Le récent vol de bijoux au musée du Louvre à Paris a fait les manchettes et suscité une vive émotion que je comprends et partage. Des pièces uniques, chargées d’histoire, ont été dérobées assez aisément par des délinquants sans scrupules qui ont agi en plein jour devant des témoins impuissants. C’est choquant !

Dans le monde de l’IA générative, nous assistons à un cambriolage permanent d’œuvres d’arts au nom de l’innovation. C’est un « Louvre » ouvert dans lequel des compagnies puissantes assoiffées de pouvoir et de profits pigent allégrement dans des contenus pourtant protégés par le droit d’auteur à des fins d’entrainement de leurs algorithmes.

Tout comme les joyaux de la couronne française pourraient potentiellement être découpés et fondus en métal précieux, les œuvres de nos artistes moissonnées par l’IA sont émiettées, désossées, fragmentées et servent de matière première précieuse à la création de nouveaux contenus vides de toute valeur historique, émotionnelle, humaine ; vides de savoir-faire créatifs.

Nous assistons à ce qui est probablement le plus grand pillage d’œuvres de l’Histoire ! Alors que les dérobeurs du trésor français seront arrêtés (nous l’espérons) et convoqués par la justice, ceux du domaine de l’IA sont plutôt conviés à des événements d’envergure, des panels prestigieux, ou des soupers aux tables de certains gouvernements.

Ces entreprises de haute technologie nous présentent l’IA comme une révolution. Un train qu’il faut attraper à tout prix sous peine de rester sur le quai des temps passés.

Mais l’IA n’est pas une révolution ! Elle est une innovation majeure, certes, mais elle n’est pas une révolution. La notion de révolution implique de faire table rase du passé de manière brutale pour imposer de nouveaux paradigmes, de nouvelles règles du jeu.

Des associations syndicales comme la SARTEC mettent des années à bâtir des conditions minimales de travail pour les scénaristes qu’elles représentent. Elles le font dans le cadre d’un dialogue social respectueux avec leurs vis-à-vis.

La démocratie est un temps long fait de consultations, d’échanges et de compromis.

Laisserons-nous aujourd’hui quelques grandes entreprises de la Silicon Valley empiéter sur ce que nous sommes, sur notre bien commun, sur notre souveraineté ?

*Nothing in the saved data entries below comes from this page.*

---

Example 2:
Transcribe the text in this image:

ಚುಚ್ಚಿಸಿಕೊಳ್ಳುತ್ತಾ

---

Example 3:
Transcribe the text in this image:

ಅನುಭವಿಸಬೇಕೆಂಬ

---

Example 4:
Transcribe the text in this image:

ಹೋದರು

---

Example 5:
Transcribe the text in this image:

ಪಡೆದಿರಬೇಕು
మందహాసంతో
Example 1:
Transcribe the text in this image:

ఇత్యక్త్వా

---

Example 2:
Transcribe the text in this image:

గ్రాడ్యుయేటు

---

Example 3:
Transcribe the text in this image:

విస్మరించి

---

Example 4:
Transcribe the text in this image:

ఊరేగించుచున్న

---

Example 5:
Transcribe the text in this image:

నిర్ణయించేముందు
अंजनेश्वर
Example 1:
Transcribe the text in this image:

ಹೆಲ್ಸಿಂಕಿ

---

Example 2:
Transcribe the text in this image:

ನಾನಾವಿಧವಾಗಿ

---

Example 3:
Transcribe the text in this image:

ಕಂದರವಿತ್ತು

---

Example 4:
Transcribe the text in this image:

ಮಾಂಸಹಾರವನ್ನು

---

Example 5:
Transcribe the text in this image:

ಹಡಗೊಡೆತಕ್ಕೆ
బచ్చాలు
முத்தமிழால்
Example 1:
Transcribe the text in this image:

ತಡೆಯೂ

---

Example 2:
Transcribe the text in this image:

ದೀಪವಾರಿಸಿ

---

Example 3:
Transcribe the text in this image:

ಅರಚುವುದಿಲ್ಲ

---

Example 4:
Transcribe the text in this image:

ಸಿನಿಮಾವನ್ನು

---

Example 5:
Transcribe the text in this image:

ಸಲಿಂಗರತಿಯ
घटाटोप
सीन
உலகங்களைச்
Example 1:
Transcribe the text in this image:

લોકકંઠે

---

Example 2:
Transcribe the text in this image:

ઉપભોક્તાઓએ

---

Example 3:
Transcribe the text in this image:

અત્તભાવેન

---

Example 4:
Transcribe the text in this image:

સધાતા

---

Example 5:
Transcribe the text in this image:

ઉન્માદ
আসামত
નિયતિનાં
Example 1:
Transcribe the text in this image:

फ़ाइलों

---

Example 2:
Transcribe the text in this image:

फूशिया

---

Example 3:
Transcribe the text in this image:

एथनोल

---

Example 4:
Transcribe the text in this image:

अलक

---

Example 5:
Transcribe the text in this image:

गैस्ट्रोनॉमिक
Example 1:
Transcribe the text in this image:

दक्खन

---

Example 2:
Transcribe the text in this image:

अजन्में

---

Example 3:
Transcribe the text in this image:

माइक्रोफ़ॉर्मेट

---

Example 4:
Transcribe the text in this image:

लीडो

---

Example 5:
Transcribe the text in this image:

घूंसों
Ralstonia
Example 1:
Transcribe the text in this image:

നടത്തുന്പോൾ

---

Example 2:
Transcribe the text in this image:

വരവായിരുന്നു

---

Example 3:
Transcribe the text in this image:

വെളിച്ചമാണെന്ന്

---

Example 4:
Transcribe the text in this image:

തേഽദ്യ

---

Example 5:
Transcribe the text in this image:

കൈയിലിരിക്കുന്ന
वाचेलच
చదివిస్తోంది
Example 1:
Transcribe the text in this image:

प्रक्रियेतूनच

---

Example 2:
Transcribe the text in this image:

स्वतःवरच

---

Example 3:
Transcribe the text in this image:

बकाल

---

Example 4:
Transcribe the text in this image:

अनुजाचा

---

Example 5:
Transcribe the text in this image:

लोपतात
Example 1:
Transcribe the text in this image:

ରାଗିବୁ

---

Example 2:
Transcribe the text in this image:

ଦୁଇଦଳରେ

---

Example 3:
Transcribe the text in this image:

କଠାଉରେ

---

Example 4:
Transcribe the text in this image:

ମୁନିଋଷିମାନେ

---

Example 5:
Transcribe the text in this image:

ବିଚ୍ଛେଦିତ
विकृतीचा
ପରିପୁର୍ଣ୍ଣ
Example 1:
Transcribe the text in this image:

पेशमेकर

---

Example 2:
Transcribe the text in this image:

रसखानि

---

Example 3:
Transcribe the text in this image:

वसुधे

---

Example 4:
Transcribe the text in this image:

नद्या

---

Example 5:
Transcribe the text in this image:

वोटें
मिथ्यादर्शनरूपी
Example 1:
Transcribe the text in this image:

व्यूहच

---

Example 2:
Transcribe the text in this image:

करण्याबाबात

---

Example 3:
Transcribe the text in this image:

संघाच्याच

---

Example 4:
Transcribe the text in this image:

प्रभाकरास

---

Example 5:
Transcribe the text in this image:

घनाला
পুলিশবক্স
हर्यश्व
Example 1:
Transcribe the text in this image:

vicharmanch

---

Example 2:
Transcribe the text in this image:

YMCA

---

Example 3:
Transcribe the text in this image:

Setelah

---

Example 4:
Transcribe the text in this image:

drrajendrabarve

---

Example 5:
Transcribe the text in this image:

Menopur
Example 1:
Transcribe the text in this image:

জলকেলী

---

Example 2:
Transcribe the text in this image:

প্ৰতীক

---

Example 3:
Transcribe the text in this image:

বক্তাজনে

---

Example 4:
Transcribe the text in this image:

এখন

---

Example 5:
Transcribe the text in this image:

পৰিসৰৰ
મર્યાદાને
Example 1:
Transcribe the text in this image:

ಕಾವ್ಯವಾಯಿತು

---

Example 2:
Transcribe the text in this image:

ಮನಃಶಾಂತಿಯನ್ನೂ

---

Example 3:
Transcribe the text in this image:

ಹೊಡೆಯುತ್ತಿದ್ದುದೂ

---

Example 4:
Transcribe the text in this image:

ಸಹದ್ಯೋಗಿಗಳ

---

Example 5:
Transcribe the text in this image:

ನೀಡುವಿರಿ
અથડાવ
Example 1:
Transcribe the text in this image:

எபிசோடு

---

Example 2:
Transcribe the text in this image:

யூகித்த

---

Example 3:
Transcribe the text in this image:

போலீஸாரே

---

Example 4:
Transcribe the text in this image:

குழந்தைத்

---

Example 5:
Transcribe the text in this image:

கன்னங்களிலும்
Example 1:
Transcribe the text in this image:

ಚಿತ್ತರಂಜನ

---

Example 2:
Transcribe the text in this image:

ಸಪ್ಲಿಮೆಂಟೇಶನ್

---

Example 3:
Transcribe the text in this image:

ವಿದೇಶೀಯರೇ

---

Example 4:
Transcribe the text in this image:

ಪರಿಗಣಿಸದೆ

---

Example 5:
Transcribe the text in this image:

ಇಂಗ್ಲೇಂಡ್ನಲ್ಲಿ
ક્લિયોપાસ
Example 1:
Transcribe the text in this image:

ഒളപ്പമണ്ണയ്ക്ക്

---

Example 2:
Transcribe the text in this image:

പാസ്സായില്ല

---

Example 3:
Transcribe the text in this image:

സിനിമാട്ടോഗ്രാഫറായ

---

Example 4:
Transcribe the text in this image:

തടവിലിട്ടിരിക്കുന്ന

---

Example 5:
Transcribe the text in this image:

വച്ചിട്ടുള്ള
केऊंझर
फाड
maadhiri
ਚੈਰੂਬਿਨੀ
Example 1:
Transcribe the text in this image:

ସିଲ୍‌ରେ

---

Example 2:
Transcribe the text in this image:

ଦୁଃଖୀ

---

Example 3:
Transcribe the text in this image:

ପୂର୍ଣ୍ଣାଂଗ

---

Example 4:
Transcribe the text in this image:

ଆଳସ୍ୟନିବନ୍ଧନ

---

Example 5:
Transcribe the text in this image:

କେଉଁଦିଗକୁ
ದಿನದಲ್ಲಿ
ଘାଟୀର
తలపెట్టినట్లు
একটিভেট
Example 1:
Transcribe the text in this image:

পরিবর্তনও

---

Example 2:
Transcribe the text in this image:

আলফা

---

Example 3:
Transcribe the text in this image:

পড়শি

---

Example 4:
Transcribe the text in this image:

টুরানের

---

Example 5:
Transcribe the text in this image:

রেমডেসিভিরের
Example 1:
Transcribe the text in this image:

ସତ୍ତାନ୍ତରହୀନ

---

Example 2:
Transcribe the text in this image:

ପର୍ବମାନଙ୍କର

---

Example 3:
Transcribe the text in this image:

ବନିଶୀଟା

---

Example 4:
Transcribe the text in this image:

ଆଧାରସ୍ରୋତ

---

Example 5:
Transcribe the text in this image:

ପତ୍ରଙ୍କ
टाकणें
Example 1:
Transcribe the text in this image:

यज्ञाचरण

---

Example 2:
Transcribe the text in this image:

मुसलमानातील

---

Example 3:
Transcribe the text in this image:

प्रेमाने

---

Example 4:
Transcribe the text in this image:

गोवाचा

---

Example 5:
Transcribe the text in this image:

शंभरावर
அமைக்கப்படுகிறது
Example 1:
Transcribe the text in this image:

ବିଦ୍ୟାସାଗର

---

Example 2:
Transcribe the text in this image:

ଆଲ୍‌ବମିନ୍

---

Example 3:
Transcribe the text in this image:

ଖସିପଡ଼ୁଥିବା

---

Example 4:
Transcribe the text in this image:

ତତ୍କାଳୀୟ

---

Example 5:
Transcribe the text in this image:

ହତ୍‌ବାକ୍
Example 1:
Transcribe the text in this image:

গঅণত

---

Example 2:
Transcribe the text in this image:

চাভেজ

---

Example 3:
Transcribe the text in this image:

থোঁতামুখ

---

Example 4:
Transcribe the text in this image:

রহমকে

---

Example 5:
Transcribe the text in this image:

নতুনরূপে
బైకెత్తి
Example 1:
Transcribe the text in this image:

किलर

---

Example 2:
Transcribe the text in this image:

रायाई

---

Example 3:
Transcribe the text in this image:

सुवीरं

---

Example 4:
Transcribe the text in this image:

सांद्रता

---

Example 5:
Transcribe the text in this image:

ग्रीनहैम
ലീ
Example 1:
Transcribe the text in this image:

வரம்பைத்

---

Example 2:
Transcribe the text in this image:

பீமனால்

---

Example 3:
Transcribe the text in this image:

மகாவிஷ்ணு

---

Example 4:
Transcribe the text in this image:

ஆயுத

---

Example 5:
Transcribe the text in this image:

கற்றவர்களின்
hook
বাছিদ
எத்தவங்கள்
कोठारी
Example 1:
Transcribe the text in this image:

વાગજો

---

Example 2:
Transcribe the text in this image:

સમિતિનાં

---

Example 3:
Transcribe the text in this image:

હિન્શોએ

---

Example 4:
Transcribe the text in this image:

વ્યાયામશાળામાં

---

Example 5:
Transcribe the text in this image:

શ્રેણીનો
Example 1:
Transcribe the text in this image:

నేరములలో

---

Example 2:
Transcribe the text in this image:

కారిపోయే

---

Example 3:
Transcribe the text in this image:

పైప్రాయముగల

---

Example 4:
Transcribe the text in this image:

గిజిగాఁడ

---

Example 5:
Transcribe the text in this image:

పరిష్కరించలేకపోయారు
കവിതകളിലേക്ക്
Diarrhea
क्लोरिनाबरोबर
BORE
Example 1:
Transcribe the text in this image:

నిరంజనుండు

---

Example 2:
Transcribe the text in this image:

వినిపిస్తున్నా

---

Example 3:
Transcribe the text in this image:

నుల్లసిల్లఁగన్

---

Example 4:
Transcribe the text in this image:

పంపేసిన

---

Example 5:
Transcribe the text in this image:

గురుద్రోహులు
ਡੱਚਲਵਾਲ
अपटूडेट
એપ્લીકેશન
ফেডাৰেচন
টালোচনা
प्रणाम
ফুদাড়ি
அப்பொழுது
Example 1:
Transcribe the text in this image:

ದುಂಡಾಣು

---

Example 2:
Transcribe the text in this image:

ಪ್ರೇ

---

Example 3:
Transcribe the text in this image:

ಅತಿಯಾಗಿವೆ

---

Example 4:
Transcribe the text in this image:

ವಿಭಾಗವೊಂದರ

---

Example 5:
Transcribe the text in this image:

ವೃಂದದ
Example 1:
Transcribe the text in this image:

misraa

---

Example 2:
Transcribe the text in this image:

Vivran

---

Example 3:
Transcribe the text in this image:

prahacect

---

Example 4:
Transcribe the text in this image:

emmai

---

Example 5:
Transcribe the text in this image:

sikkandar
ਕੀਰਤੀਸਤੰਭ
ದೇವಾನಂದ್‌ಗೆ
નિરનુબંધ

Pertes d’emplois, fuite de la propriété intellectuelle, pillage de contenus protégés ne sont que les premiers impacts mesurables de cette évolution.

Les répercussions d’un développement mal encadré de l’IA dépassent d’ailleurs la seule considération économique. En effet, l’IA ne crée pas ; elle recycle. Elle divise pour mieux régner, et les algorithmes qui la façonnent n’échappent pas aux jugements et valeurs de celles et ceux qui les conçoivent et les mettent en marché. Les discours dominants continueront à dominer et les voix minoritaires verront le fossé des iniquités se creuser davantage encore.

La diversité des expressions culturelles est menacée par manque de rentabilité, et, par le fait même, c’est la souveraineté culturelle du Canada qui est en jeu.

J’appelle le gouvernement fédéral à saisir l’opportunité d’assumer un leadership fort sur cet enjeu pour rappeler, aussi souvent que nécessaire, que l’art est humain et doit le rester !

Même si notre Loi sur le droit d’auteur offre d’ores et déjà des protections pour les créatrices et créateurs, un cadre strict complémentaire et incontournable doit être élaboré, car ni les artistes seuls, ni leurs modestes associations professionnelles ne peuvent mener tous les recours nécessaires pour faire valoir leurs droits face à des géants aux ressources quasi illimitées.

Des solutions existent. Elles requièrent un travail concerté et une bonne dose de courage. Elles impliquent des notions simples d’autorisation, de rémunération et de transparence.

Dans l’attente de ce cadre législatif, il est urgent de ralentir dans l’adoption de nouveaux outils opaques dont le modèle d’affaire repose essentiellement sur une exploitation abusive d’œuvres créées par des artistes dont les conditions socio-économiques sont déjà précaires.

En juin dernier, nous diffusions le manifeste L’art est humain, rédigé et propulsé par six organisations syndicales québécoises représentant 25 000 artistes et techniciens de l’audiovisuel. Ce texte est un plaidoyer pour un développement raisonnable et raisonné de l’IA ; car si nos membres sont globalement favorables aux nouvelles technologies, ils et elles rappellent que cela ne peut se faire au détriment de la majorité pour le bénéfice de quelques-uns. Ce n’est pas notre conception du progrès !

Publié dans Le Devoir le 4 novembre 2025.